Is the forgotten New Years resolution coming to haunt you? Maybe it is the winter doldrums or the impending birth of spring. You want a change and decided that a new job is the answer. Perhaps you’ve been wanting to switch jobs for a long time and a recent round of cut backs has forced your hand. Whatever the reason for your search, you’ve applied and the company wants to meet YOU! Don’t get too stressed over the interview. Follow these tips and you will nail your interview.
Know the job you are applying for
- Kristen: First, please read the job description. Make sure you understand all of the required skills and tasks that you would perform in the role. It is important that you can speak to everything in the job description. Be able to make connections between your past experience and what the company wants from their new team member. Sometimes a job description might include a sentence or two about the company. Make sure to read those sentences and be able to speak to why you want to work for a company like that.
- Heather: You should also have spent the time to learn about the company. With Facebook, Linkedin, Twitter, Glassdoor and many other sites, there is every opportunity to read up on the company with whole you are interviewing. We (as interviewers) have spent time reviewing your qualifications and resume, so you should spend the time to do some research on us as well.
Know your audience
- Kristen: Speak to the level of your audience. Every industry has its own jargon. Try not to drown the administrative assistant in technical talk and don’t speak to your prospective boss as if they “green behind the ears”. As a technical recruiter for an IT startup, I keep up with the technologies and processes that my company uses in order to find other people who do too. If you are unsure of how much detail to talk about … Ask!
- Heather: I agree with Kristen. There is nothing wrong with asking “would you like me to go into detail?”
Remember, It’s just a conversation
- Kristen: Don’t freak out – we just want to get to know you. Sometimes, I liken recruiting to meeting someone out at happy hour. At my stage of interviewing, the candidate screen, I’m trying to find out who you are. What is your level of experience? What drives you? Do you like what you do for a living? Why or why not? By the time you are invited to continue to subsequent rounds of interviews, be confident in your skills and past experience. Try to let your knowledge shine through.
- Heather: Remember you are also interviewing us as a company to see if we are a good fit for you. Try to relax, because the interview should be a two way street! We want you to like us as much as we like you. You should ask questions like, what the work is like, how do people work in the office, and what does the interviewer like about the company they work for. You and the interviewer should BOTH be trying to get as much information about the other as possible
Anything on your resume is fair game
- Kristen: Be aware, if you have work cited on your resume, it is fair game for questions. Be prepared to answer questions related to your resume. If I am looking for a front end developer with experience in a specific library, and you have this technology on your resume, my technical team and I are going to ask you about it, in detail.
- Heather: Tailor your resume for the job you want. This is where prior research will help you understand what the company you are applying for would like to see. If you apply for a management position, and your resume has mostly developer experience, I am most likely going to pass.

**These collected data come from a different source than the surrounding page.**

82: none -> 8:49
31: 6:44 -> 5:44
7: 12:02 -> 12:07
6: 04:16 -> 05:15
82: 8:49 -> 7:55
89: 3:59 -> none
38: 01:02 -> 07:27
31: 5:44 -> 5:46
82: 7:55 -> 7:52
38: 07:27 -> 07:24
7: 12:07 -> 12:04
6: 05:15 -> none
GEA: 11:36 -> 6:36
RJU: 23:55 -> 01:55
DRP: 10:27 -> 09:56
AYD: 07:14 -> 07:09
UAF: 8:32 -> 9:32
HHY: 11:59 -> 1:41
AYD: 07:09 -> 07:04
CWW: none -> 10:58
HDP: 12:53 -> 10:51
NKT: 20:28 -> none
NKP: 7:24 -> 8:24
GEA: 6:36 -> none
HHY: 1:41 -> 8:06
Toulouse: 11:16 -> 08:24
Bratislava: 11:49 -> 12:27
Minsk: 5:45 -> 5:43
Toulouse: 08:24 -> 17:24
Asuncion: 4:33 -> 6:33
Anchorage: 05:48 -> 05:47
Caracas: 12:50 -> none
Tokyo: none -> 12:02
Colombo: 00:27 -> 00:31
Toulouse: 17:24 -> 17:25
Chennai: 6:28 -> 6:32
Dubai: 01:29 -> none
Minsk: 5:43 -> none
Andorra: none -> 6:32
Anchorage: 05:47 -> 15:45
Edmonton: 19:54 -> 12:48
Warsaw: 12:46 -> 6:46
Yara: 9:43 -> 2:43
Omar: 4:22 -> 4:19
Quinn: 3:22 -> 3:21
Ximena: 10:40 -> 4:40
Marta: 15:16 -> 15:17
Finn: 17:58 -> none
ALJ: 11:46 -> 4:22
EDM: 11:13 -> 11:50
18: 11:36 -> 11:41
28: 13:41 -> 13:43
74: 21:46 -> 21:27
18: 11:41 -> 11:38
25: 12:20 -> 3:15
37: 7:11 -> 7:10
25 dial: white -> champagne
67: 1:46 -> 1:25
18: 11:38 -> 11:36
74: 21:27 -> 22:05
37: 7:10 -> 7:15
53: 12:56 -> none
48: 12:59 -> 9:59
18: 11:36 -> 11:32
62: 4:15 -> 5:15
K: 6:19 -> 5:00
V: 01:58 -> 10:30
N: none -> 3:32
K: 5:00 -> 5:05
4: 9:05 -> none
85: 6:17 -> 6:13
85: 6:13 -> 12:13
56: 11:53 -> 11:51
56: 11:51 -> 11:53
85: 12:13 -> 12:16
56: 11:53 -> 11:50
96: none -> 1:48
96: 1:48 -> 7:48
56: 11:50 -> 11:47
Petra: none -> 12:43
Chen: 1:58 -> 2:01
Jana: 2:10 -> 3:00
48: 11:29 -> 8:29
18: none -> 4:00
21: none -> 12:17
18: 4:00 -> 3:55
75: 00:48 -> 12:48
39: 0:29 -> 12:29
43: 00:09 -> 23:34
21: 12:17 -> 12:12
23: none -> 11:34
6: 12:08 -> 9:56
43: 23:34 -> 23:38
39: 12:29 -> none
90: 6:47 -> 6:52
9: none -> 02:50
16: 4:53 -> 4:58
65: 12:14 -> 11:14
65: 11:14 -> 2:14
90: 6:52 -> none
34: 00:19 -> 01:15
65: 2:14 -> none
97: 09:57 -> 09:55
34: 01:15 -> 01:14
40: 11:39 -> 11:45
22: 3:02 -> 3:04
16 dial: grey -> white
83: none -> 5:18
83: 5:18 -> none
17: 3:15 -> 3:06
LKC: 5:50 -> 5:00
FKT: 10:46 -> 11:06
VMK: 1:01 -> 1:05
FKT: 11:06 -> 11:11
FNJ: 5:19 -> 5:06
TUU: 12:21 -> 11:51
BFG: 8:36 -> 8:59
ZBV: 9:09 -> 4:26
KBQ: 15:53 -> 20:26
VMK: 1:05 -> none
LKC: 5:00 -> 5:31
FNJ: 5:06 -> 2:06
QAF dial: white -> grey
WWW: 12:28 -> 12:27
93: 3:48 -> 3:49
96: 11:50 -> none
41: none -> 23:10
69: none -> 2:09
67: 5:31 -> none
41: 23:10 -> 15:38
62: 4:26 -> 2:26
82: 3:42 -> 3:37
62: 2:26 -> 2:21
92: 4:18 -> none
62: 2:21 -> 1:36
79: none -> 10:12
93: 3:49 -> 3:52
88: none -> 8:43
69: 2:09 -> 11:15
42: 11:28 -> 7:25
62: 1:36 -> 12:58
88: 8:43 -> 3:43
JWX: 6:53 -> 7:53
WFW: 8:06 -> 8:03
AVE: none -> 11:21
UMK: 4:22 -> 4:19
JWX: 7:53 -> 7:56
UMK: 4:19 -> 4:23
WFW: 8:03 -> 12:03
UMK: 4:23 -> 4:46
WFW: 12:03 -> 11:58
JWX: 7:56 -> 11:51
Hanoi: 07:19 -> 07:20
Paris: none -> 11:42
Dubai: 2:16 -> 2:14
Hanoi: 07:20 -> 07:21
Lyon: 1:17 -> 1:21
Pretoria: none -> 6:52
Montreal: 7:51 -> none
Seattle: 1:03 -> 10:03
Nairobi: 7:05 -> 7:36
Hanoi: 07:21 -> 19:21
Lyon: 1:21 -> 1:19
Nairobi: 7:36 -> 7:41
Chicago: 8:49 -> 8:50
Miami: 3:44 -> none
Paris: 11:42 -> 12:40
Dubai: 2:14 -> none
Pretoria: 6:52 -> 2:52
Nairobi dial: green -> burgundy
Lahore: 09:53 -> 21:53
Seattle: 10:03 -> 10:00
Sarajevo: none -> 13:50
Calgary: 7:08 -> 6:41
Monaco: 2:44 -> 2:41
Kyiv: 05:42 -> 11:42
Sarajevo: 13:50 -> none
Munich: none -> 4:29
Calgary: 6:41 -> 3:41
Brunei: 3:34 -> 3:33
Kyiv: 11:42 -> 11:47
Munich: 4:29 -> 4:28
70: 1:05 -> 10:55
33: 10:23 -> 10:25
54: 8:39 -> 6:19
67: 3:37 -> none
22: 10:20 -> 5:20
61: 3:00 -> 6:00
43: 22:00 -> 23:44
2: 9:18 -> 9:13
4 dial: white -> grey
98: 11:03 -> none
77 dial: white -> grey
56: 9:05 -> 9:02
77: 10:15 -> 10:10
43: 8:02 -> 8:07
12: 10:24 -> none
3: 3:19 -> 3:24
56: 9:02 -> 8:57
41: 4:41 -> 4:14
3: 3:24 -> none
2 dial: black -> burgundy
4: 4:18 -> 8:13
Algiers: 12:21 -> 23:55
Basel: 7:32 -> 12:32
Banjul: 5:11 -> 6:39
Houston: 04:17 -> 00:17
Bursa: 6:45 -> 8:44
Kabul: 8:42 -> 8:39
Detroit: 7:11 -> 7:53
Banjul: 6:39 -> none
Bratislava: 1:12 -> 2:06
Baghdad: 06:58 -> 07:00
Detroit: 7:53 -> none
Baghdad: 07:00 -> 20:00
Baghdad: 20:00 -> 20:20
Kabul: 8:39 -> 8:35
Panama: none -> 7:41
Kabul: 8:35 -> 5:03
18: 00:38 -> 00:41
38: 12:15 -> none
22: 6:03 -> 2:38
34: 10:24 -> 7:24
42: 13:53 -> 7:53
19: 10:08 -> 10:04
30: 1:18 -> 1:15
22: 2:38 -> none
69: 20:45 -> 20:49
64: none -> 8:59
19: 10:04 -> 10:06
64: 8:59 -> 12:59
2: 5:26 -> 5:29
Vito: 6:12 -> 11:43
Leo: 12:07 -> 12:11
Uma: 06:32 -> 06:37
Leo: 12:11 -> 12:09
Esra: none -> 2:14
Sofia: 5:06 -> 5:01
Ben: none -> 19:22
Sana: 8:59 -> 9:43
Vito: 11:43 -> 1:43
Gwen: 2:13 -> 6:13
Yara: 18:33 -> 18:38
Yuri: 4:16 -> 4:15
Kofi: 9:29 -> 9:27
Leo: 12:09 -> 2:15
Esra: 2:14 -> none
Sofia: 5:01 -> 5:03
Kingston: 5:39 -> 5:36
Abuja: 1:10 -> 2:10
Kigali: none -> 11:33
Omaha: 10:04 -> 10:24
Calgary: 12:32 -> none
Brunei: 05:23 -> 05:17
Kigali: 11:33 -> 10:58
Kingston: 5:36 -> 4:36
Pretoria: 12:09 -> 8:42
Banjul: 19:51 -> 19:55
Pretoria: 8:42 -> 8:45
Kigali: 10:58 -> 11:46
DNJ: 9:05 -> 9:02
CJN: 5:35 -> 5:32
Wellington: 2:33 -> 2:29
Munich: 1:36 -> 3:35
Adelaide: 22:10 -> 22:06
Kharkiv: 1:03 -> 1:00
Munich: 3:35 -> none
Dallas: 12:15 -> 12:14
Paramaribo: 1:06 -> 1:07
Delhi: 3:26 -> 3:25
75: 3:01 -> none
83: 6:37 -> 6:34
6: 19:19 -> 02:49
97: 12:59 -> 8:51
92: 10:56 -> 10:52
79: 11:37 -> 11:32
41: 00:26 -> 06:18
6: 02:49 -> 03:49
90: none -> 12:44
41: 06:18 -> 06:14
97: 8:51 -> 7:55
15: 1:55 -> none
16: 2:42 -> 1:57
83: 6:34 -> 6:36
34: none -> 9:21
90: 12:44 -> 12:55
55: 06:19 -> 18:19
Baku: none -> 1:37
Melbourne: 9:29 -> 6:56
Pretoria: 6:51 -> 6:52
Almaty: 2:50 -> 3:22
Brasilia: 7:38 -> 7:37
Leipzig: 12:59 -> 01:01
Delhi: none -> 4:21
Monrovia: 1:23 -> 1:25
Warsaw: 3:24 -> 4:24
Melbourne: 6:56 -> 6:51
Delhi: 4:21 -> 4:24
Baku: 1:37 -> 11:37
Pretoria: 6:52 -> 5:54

- Kristen: I love it when candidates have questions for me. As a recruiter, my spiel is stock information that addresses most concerns. When you ask me questions, you show me that you are really thinking about my company. You’ve thought about what it may be like to work with my team.
- Heather: It should be a personal requirement to write down 5-6 questions you may want to ask the interviewer ahead of time. This way, even if the interviewer addresses your concerns, you will be able to have another question in your arsenal. If you ask no questions, it gives the impression that you don’t care. Also refrain from using stock questions for every company. If you take the time to research the company, you should be able to ask specific questions.
Dress for the role you want
- Kristen: If you are invited to interview onsite, you may wonder what to wear. Face it, a coder at an early stage start up will be much more casual than a trading floor systems engineer in a large investment bank. If you are worried about what to wear, ask the recruiter or hiring manager who is setting up your interview. If the answer they give you is vague, look for clues on the company website or opt for business casual.
- Heather: Even if the recruiter says you can dress casual, I would still wear business casual as a standard. There is no harm in looking polished and professional. However, wearing a suit and tie when the dress is casual would be overboard and uncomfortable for you and the person interviewing you. The outfit you wear should still reflect your personal style, and be something you are comfortable in.
Please be on time
- Kristen: If you are running late, call or email the company so they know you are delayed.
- Heather: On time means at least 5 minutes early in my book. It is beneficial to get to the office early for an interview. Being early may give you an opportunity to speak with people on the team that is not slated to interview you. Thus, giving you the opportunity to learn more about the company, and get on someone’s radar who may give input on their impression of you. You will also get a better chance to see how the company is run, and meet more people so you can gauge if you see yourself fitting in or not.
Interviewing is a two way street. It is the most effective way to find out if the company is right for you. Follow the tips above and be confident in your own abilities. When you are calm and confident, your personality and skills will shine through. You will nail that interview.